Task directions: Could you give the listing again exactly, without its pictures?

Exercise inputs:
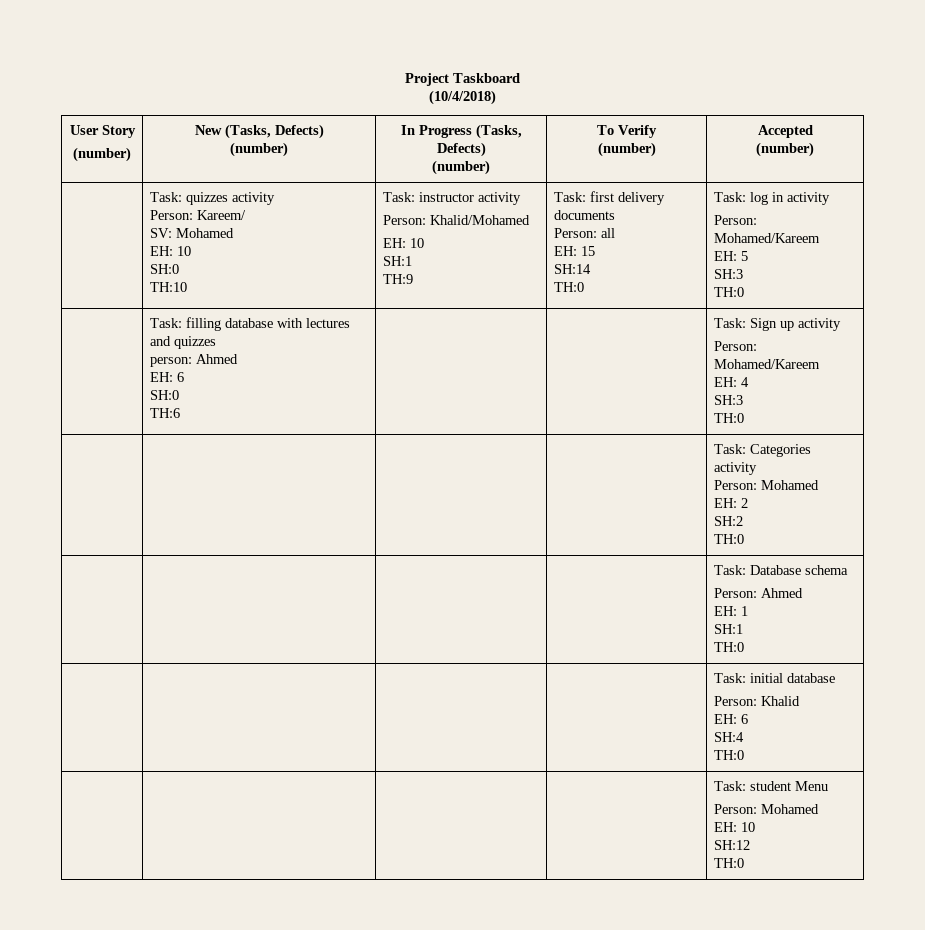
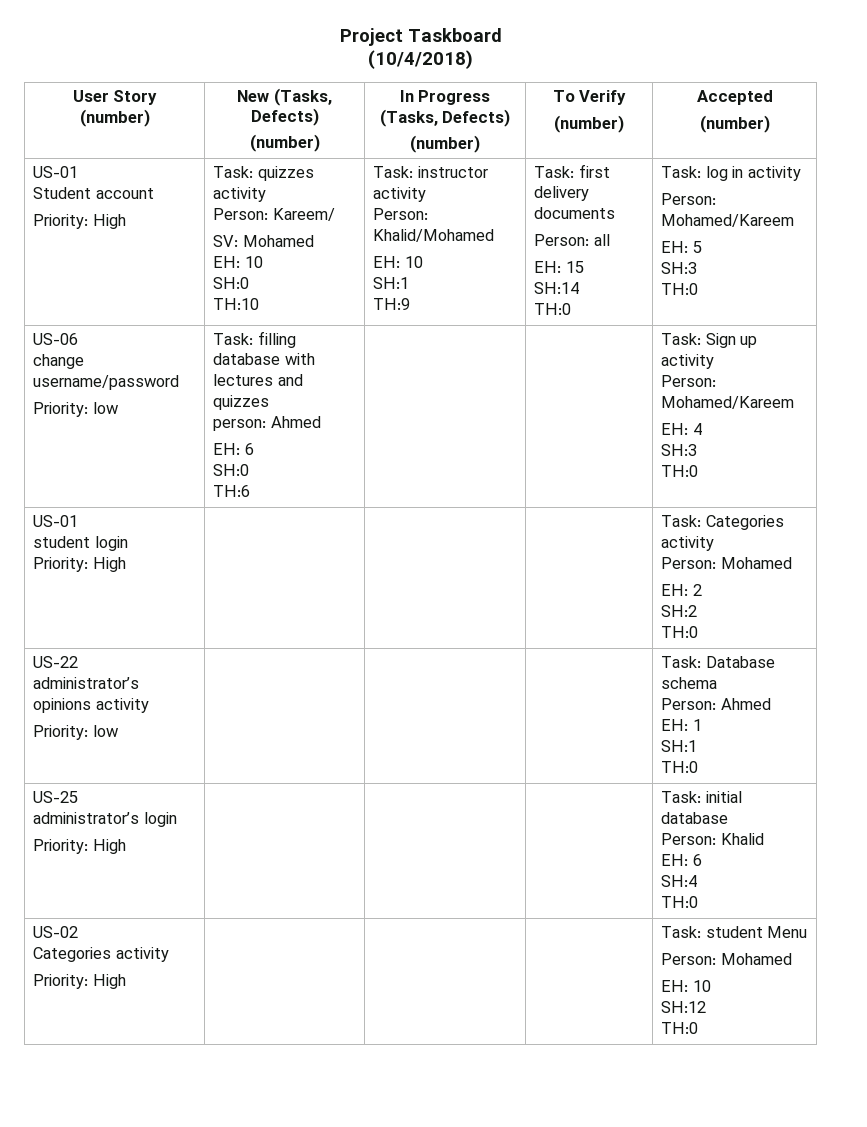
(814, 149) none -> [33,166,79,178] [33,187,154,199] [33,214,126,229] US-01 // Student account // Priority: High
(745, 292) none -> [33,333,79,345] [33,354,85,369] [33,375,180,390] [33,402,119,417] US-06 // change username/password // Priority: low
(745, 418) none -> [33,515,79,527] [33,536,128,551] [33,557,126,572] US-01 // student login // Priority: High
(745, 539) none -> [33,656,79,668] [33,677,140,689] [33,698,149,713] [33,725,119,740] US-22 // administrator’s opinions activity // Priority: low
(745, 647) none -> [33,791,79,803] [33,812,177,827] [33,839,126,854] US-25 // administrator’s login // Priority: High
(745, 755) none -> [33,926,79,938] [33,947,169,962] [33,974,126,989] US-02 // Categories activity // Priority: High

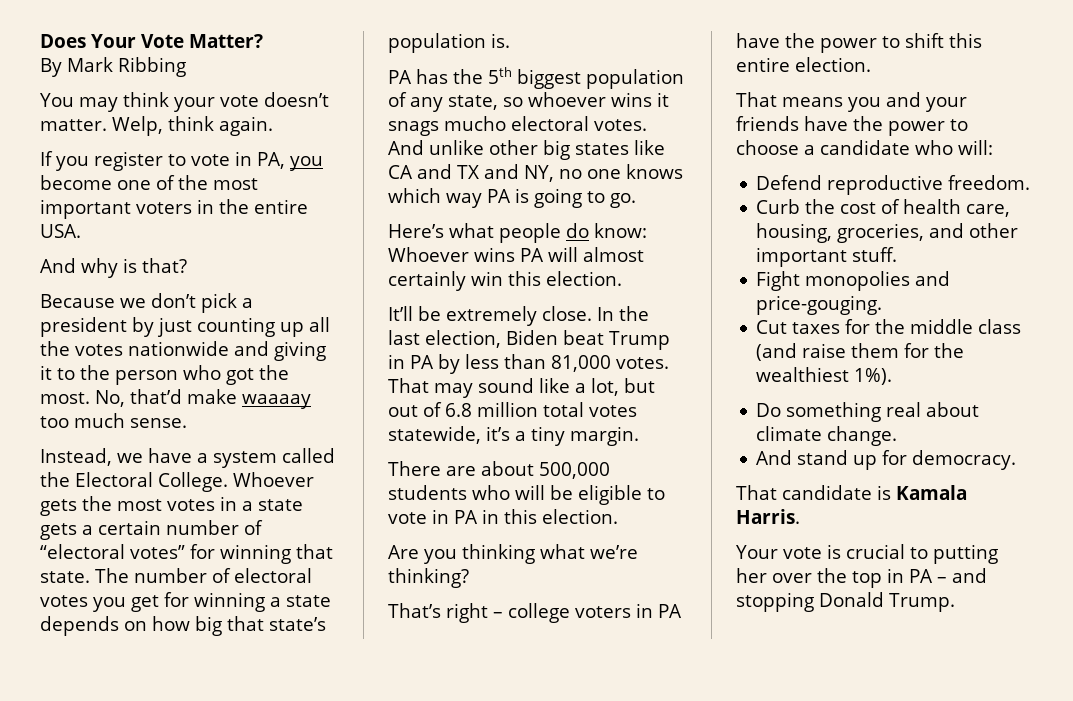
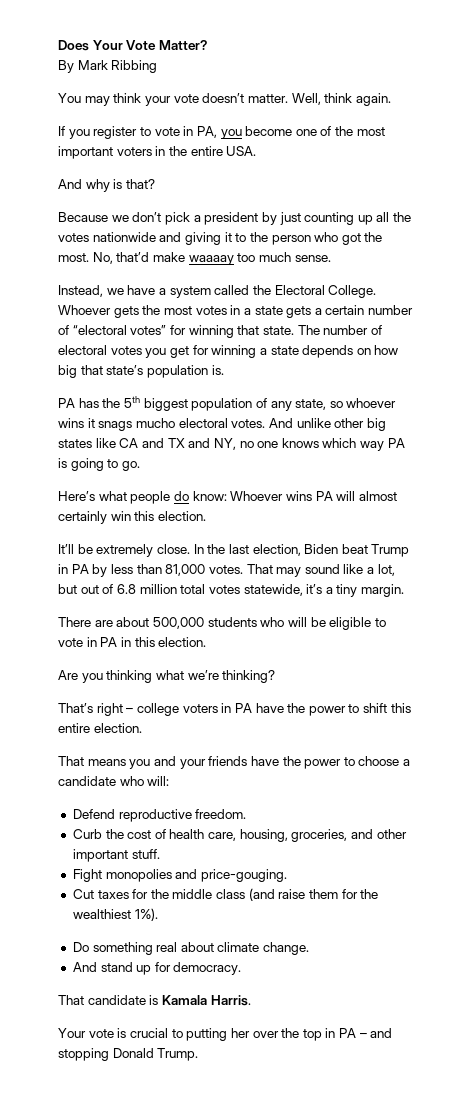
[112,116,163,136] Welp, -> [291,93,321,105] Well,

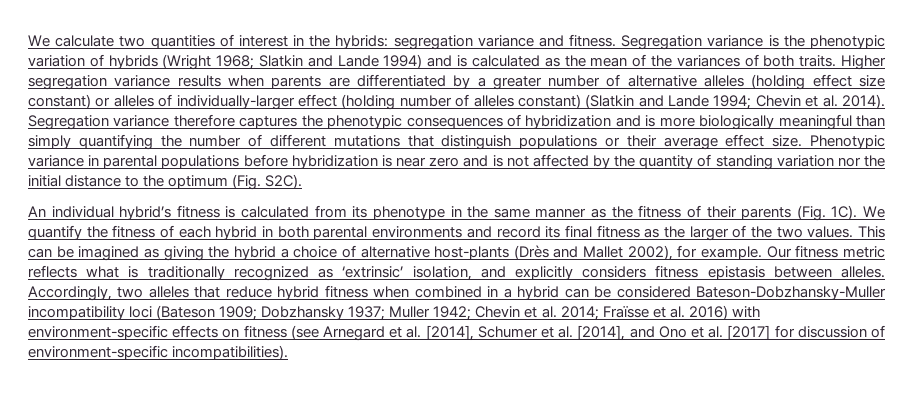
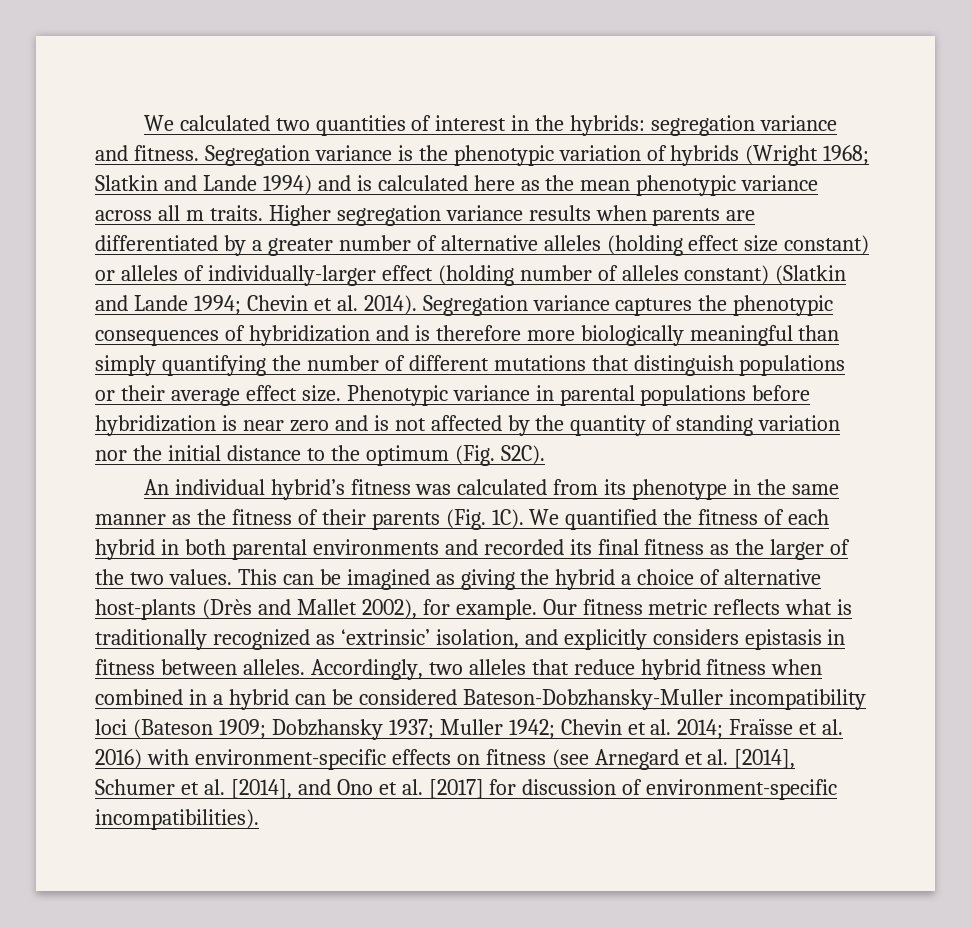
[28,35,115,47] We calculate -> [143,115,270,131] We calculated
(540, 61) none -> [473,175,515,191] here
[632,54,795,67] of the variances of both -> [636,175,819,196] [95,205,204,221] phenotypic variance across all m
[173,114,235,127] therefore -> (610, 303) none
(656, 121) none -> [435,325,521,341] therefore
[225,206,236,218] is -> [415,484,452,495] was
[28,225,82,240] quantify -> [565,509,658,530] quantified
[496,226,541,238] record -> [483,539,564,555] recorded
[655,265,765,280] fitness epistasis -> [744,629,846,650] [95,659,155,675] epistasis in fitness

Answer below:
(814, 149) none -> [33,166,79,178] [33,187,154,199] [33,214,126,229] US-01 // Student account // Priority: High
(745, 292) none -> [33,333,79,345] [33,354,85,369] [33,375,180,390] [33,402,119,417] US-06 // change username/password // Priority: low
(745, 418) none -> [33,515,79,527] [33,536,128,551] [33,557,126,572] US-01 // student login // Priority: High
(745, 539) none -> [33,656,79,668] [33,677,140,689] [33,698,149,713] [33,725,119,740] US-22 // administrator’s opinions activity // Priority: low
(745, 647) none -> [33,791,79,803] [33,812,177,827] [33,839,126,854] US-25 // administrator’s login // Priority: High
(745, 755) none -> [33,926,79,938] [33,947,169,962] [33,974,126,989] US-02 // Categories activity // Priority: High

[112,116,163,136] Welp, -> [291,93,321,105] Well,

[28,35,115,47] We calculate -> [143,115,270,131] We calculated
(540, 61) none -> [473,175,515,191] here
[632,54,795,67] of the variances of both -> [636,175,819,196] [95,205,204,221] phenotypic variance across all m
[173,114,235,127] therefore -> (610, 303) none
(656, 121) none -> [435,325,521,341] therefore
[225,206,236,218] is -> [415,484,452,495] was
[28,225,82,240] quantify -> [565,509,658,530] quantified
[496,226,541,238] record -> [483,539,564,555] recorded
[655,265,765,280] fitness epistasis -> [744,629,846,650] [95,659,155,675] epistasis in fitness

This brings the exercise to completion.